**EXERCISE DESCRIPTION:** Your task is to return the span of lines beginning at the one with "through a 20" and ending at the last line of the data, exactly as it stands.

Outline records:
------------------------

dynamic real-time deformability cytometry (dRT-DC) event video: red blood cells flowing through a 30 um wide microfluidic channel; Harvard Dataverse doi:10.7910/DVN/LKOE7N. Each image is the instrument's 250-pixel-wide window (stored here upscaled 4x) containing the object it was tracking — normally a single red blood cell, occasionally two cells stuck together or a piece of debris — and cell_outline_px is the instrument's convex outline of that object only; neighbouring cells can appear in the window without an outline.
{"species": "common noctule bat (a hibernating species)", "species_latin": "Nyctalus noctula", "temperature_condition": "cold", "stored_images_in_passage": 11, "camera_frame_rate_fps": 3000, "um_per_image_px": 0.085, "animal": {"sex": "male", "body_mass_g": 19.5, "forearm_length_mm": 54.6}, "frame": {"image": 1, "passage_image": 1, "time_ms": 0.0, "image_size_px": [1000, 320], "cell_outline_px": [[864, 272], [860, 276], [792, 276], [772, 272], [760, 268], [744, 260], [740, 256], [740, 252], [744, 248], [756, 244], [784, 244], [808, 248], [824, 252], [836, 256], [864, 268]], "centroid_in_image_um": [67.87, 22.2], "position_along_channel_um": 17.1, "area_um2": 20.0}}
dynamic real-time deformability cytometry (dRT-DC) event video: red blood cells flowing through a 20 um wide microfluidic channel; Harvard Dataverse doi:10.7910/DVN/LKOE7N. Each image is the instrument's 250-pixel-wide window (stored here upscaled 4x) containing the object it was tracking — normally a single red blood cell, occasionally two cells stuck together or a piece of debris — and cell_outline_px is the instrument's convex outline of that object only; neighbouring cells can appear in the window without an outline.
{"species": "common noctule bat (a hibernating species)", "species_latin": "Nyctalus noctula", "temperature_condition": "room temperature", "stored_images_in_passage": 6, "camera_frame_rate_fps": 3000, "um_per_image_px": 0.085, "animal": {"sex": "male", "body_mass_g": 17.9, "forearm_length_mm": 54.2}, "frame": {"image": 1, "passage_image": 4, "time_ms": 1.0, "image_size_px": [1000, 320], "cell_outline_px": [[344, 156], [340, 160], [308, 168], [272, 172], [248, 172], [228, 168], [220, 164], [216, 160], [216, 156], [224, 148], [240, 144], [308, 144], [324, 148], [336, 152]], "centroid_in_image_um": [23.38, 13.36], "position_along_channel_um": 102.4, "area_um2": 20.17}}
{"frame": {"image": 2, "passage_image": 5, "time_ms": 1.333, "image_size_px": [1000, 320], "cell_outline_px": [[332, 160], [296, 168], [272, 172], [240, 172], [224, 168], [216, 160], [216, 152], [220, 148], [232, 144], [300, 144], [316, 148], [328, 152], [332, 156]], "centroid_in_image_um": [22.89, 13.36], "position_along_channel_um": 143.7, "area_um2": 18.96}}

------------------------

**ANSWER:**
dynamic real-time deformability cytometry (dRT-DC) event video: red blood cells flowing through a 20 um wide microfluidic channel; Harvard Dataverse doi:10.7910/DVN/LKOE7N. Each image is the instrument's 250-pixel-wide window (stored here upscaled 4x) containing the object it was tracking — normally a single red blood cell, occasionally two cells stuck together or a piece of debris — and cell_outline_px is the instrument's convex outline of that object only; neighbouring cells can appear in the window without an outline.
{"species": "common noctule bat (a hibernating species)", "species_latin": "Nyctalus noctula", "temperature_condition": "room temperature", "stored_images_in_passage": 6, "camera_frame_rate_fps": 3000, "um_per_image_px": 0.085, "animal": {"sex": "male", "body_mass_g": 17.9, "forearm_length_mm": 54.2}, "frame": {"image": 1, "passage_image": 4, "time_ms": 1.0, "image_size_px": [1000, 320], "cell_outline_px": [[344, 156], [340, 160], [308, 168], [272, 172], [248, 172], [228, 168], [220, 164], [216, 160], [216, 156], [224, 148], [240, 144], [308, 144], [324, 148], [336, 152]], "centroid_in_image_um": [23.38, 13.36], "position_along_channel_um": 102.4, "area_um2": 20.17}}
{"frame": {"image": 2, "passage_image": 5, "time_ms": 1.333, "image_size_px": [1000, 320], "cell_outline_px": [[332, 160], [296, 168], [272, 172], [240, 172], [224, 168], [216, 160], [216, 152], [220, 148], [232, 144], [300, 144], [316, 148], [328, 152], [332, 156]], "centroid_in_image_um": [22.89, 13.36], "position_along_channel_um": 143.7, "area_um2": 18.96}}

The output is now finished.